Der ESC-Blog des Wuppertaler Musikexperten Peter Bergener Folklore und Schreigesang
Wuppertal / Tel Aviv · Wenn es bei der Eurovision nur noch englischsprachige Popnummern gäbe, hätte ich auf Dauer kein Interesse mehr an dem Wettbewerb. Doch, Gott sei Dank, gibt es immer noch Länder, die nicht nur zu meiner Freude an ihren Landessprachen festhalten, sondern auch Folklore-Elemente beinhalten. Zum Beispiel in diesem Jahr Polen und Ungarn.
Polen nimmt seit dem Eurovision Song Contest 1994 regelmäßig am Wettbewerb teil. Damals erreichte Edyta Górniak mit ihrer Ballade „To nie ja“ den zweiten Platz. Nun wird das Land von vier jungen Frauen aus Stettin vertreten mit dem Namen „Tulia“. Ihr Song heißt „Pali sie - Fire of Love“, das in Polnisch und Englisch gesungen wird. Die Damen treten stets in Tracht auf. Ihr kraftvoller Song für die Liebe und die Hoffnung ist aber sicher nicht jedermanns Sache. Und das liegt auch an dem so genannten „weißen“ Gesang, ein Schreigesang, der typisch für die Volksmusik Osteuropas ist. Die einen finden es gut, ich persönlich finde es interessant, aber höre auch Stimmen, die sagen, dass das Zuhören hier diesmal mehr als anstrengend ist. Eines ist aber sicher: dass sie mit ihren farbenfrohen Folklorekleidern, langen Zöpfen und Blumenkränzen beim ESC auffallen werden.
Ungarn schickt erneut Joci Pápai in Rennen, der bereits vor zwei Jahren sehr erfolgreich mit dem Titel „Origo“ war. 2017 erreichte er damit Platz acht im Finale. Der Roma-Ungar Sänger, der im September 1981 in der Kleinstadt Tata, das etwa 70 Kilometer von Budapest entfernt liegt, wird singt den Song „Az én apám“ („Mein Vater“). Bei der Probe trat er gewohnt barfuß auf der Bühne auf und begann sein Lied sitzend in der dunkel gehaltenen Bühne. Danach wird die Bühne nach und nach heller mit goldenen kleinen Kugeln. Und daraus erscheinen die Gesichter von seinen männlichen Familienmitgliedern.

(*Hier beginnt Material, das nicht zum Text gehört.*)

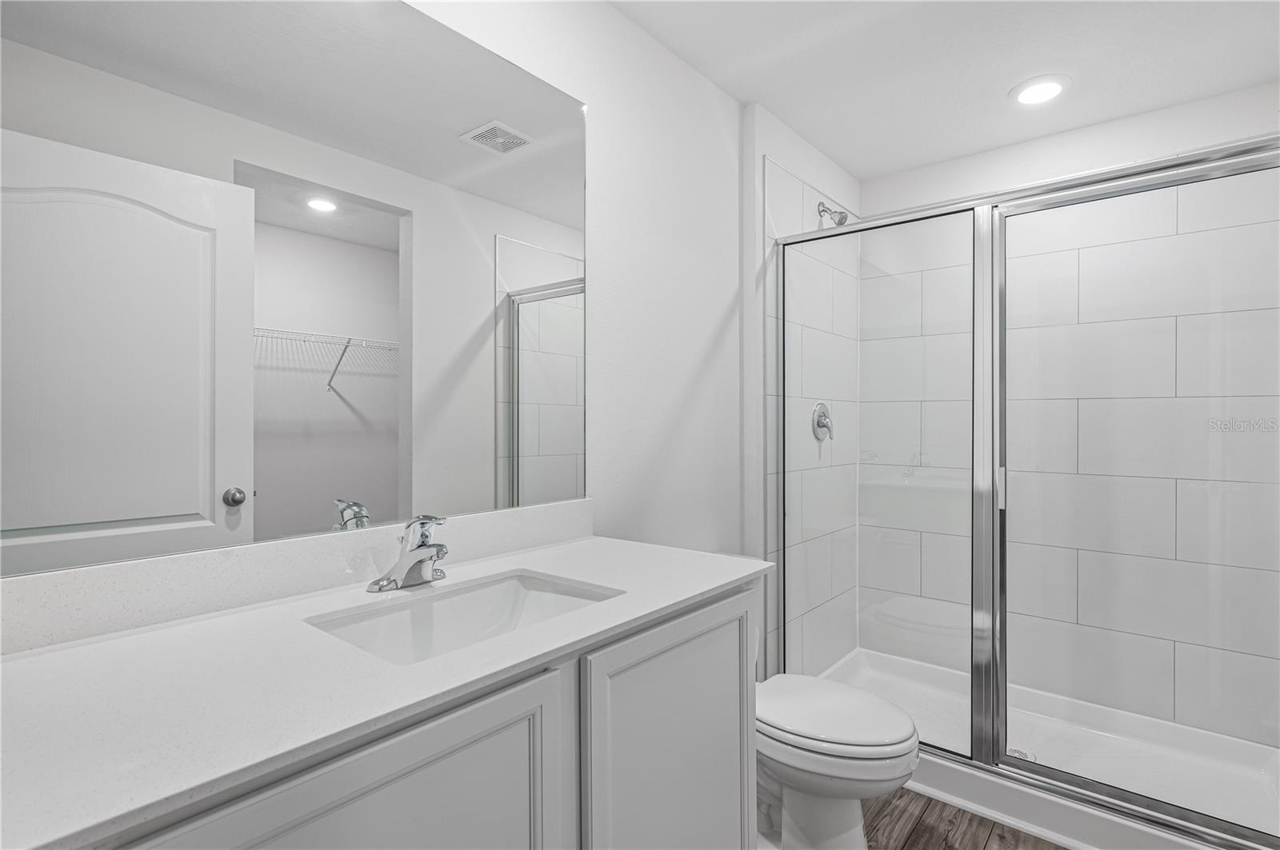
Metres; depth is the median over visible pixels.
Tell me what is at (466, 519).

Er selbst sagte im Interview, dass sein Herz voller Liebe und Dankbarkeit ist, dass es in dem Lied auch um die Liebe geht und dass man sich mehr Zeit für die Menschen nehmen soll, die uns am meisten bedeuten. Ein gute Botschaft und ein gutes Lied. Ich glaube, dass er das Finale erreichen wird, aber den Triumph von 2017 leider nicht übertreffen wird.
Somit habe ich heute mal mehr die folkloristische Seite vom ESC 2019 gezeigt und sende Euch viele musikalische Grüße, Euer Euro-Music-Peter!